Побежденная Германия производила такое впечатление, будто на ее территории можно позволить себе буквально все, кроме того, чтобы принимать ее всерьез. Там развенчивали идолов, демонтировали статуи, сдирали рясы с клириков, смеялись над всеми святынями, а чтобы было еще смешнее, обожествляли сам смех.

Мои друзья считали себя коммунистами или, по крайности, им сочувствовали. Они приняли меня в свой круг благодаря Бернарду Гауптману, автору эссе, заслуживших международную известность, и специалисту по средневековой поэзии, которого мой наставник Эфраим предупредил о моем приезде. Откуда они знали друг друга? Имели общих знакомых или какие-то объединявшие их воспоминания? Представить или даже допустить такое невозможно. Эфраим в своем лапсердаке и университетский преподаватель Гауптман в галстуке-бабочке рядом не смотрелись. Однако последний принял меня любезно:

— A-а, это вас дорогой Эфраим прислал к нам из Льянова? С приездом! В Берлине вы придетесь весьма кстати.

Он что, издевался надо мной? Как бы то ни было, он взял у меня чемодан и отнес в мою комнату.

— Входите, — пригласил он. — Чашечка скверного кофе, думаю, вам не повредит. А кусок хлеба с маслом тем более.

Кофе мы пили в гостиной. Гауптман, одетый с иголочки, словно собирался в оперный театр, осмотрел меня с ног до головы.

— Пейсы еще видны, вернее, след от них. Вы правильно сделали, что их убрали.

Я покраснел. В Бухаресте, прежде чем сесть в поезд, я отправился в привокзальную парикмахерскую.

— Какую желаете прическу?

— Современную… гм… очень современную…

Несколько раз щелкнули ножницы — и я уже не выглядел евреем. По крайней мере, правоверным. Я понимал, что отец меня не видит, но чувствовал себя провинившимся: я его обманывал. Но, папа, у меня же не было выбора. Мне нельзя было сходить с поезда в Берлине при пейсах, в лапсердаке и черной фетровой шляпе. Если я уезжал в изгнание, то не для того, чтобы проповедовать в немецкой столице, превознося прелести еврейского правоверия или углублять свои познания, штудируя рабби Шимона бар Йохая!
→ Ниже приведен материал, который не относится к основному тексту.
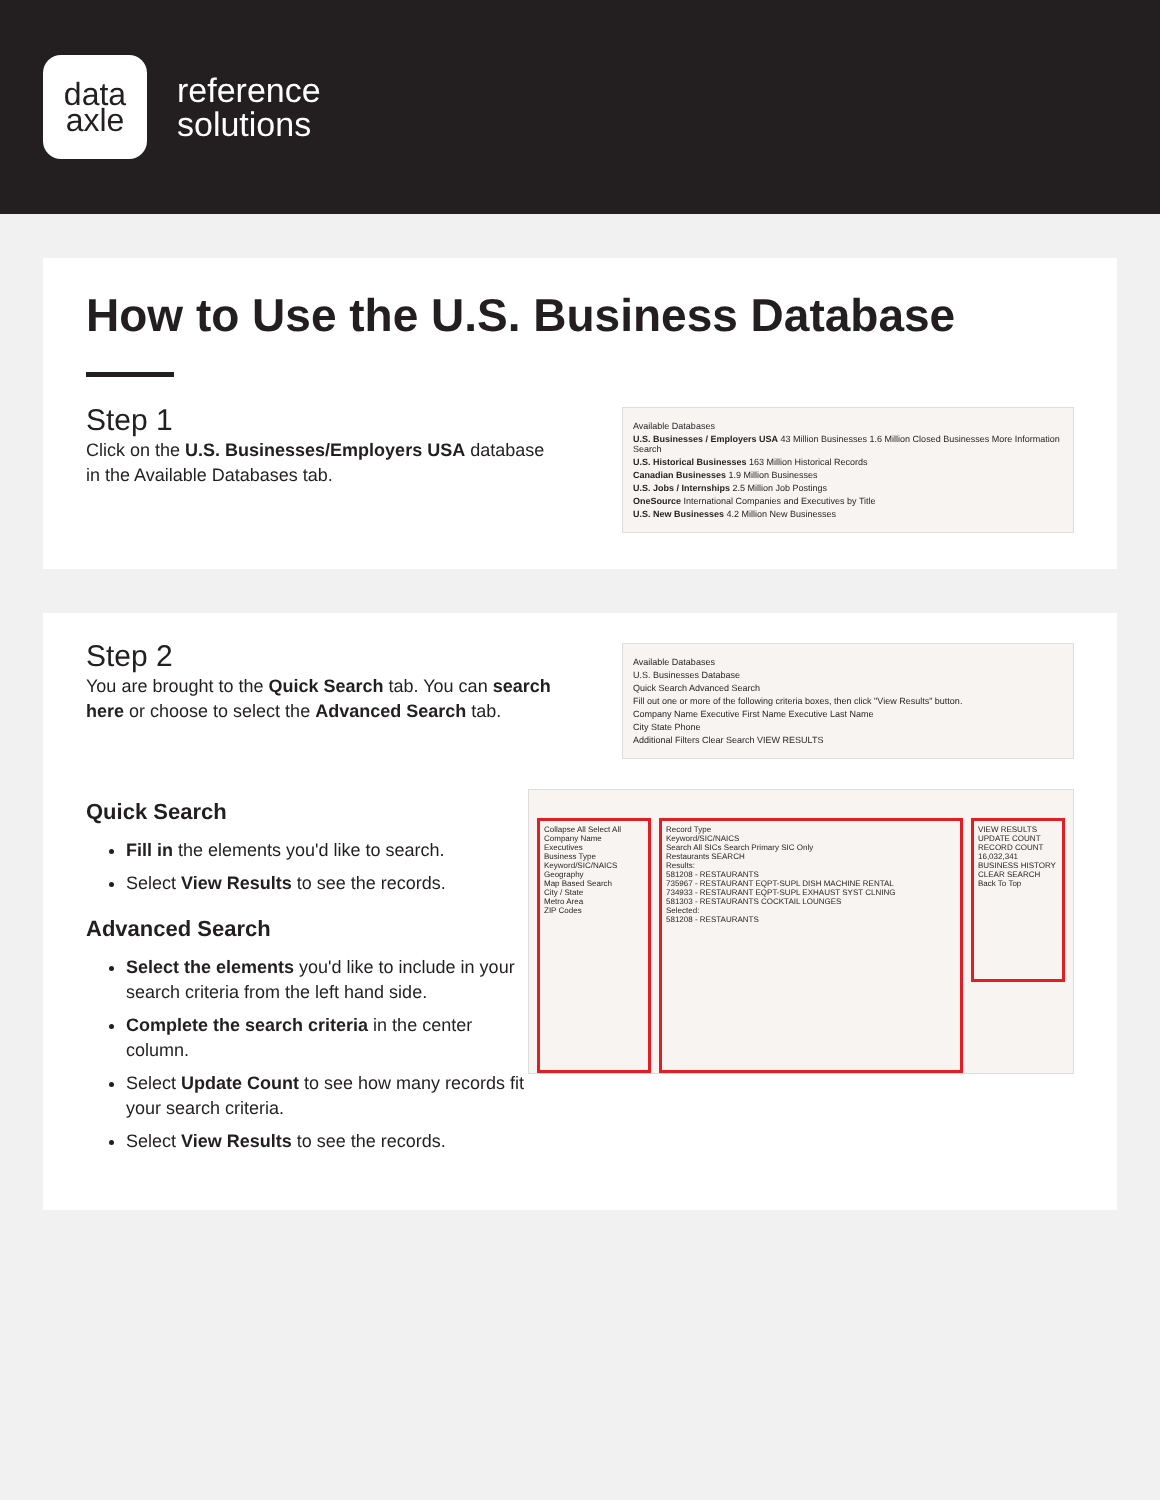data
axle
reference
solutions
How to Use the U.S. Business Database
Step 1
Click on the U.S. Businesses/Employers USA database in the Available Databases tab.
Available Databases
U.S. Businesses / Employers USA 43 Million Businesses 1.6 Million Closed Businesses More Information Search
U.S. Historical Businesses 163 Million Historical Records
Canadian Businesses 1.9 Million Businesses
U.S. Jobs / Internships 2.5 Million Job Postings
OneSource International Companies and Executives by Title
U.S. New Businesses 4.2 Million New Businesses
Step 2
You are brought to the Quick Search tab. You can search here or choose to select the Advanced Search tab.
Available Databases
U.S. Businesses Database
Quick Search Advanced Search
Fill out one or more of the following criteria boxes, then click "View Results" button.
Company Name Executive First Name Executive Last Name
City State Phone
Additional Filters Clear Search VIEW RESULTS
Quick Search
Fill in the elements you'd like to search.
Select View Results to see the records.
Advanced Search
Select the elements you'd like to include in your search criteria from the left hand side.
Complete the search criteria in the center column.
Select Update Count to see how many records fit your search criteria.
Select View Results to see the records.
Collapse All Select All
Company Name
Executives
Business Type
Keyword/SIC/NAICS
Geography
Map Based Search
City / State
Metro Area
ZIP Codes
Record Type
Keyword/SIC/NAICS
Search All SICs Search Primary SIC Only
Restaurants SEARCH
Results:
581208 - RESTAURANTS
735967 - RESTAURANT EQPT-SUPL DISH MACHINE RENTAL
734933 - RESTAURANT EQPT-SUPL EXHAUST SYST CLNING
581303 - RESTAURANTS COCKTAIL LOUNGES
Selected:
581208 - RESTAURANTS
VIEW RESULTS
UPDATE COUNT
RECORD COUNT 16,032,341
BUSINESS HISTORY
CLEAR SEARCH
Back To Top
— Это настолько бросается в глаза? — смущенно спросил я.

— Да нет, — воскликнул Гауптман, — вы меня не так поняли. Ваши пейсы никто бы не увидел, но я их все же угадываю. Ах, да стоит ли об этом говорить, мой дорогой посланец из Льянова! Вскоре станет ясно, что в вас одержит верх: Берлин или Льянов.

Хитер, лукав и в высшей степени красноречив был Бернард Гауптман. С самого рождения он лелеял одну страсть: отвращать молодых религиозных евреев от их веры. На это уходили его состояние, время и умственные силы. В моем случае задача была относительно легко выполнимой, но муторной. Теоретически я охотно поддавался его марксистскому влиянию и атеистическим доводам, но практически продолжал стоять на своем. Результат вышел довольно своеобразным. Вечерами Гауптман водил меня послушать Хаима Варшавера, который громогласно расправлялся со Всемогущим, а наутро я надевал филактерии и молил Бога охранить меня от Нечистого, не дать иссякнуть моей жажде знаний и любви к истине, но прежде всего — восстановить священный вечный город Иерусалим в самом Иерусалиме.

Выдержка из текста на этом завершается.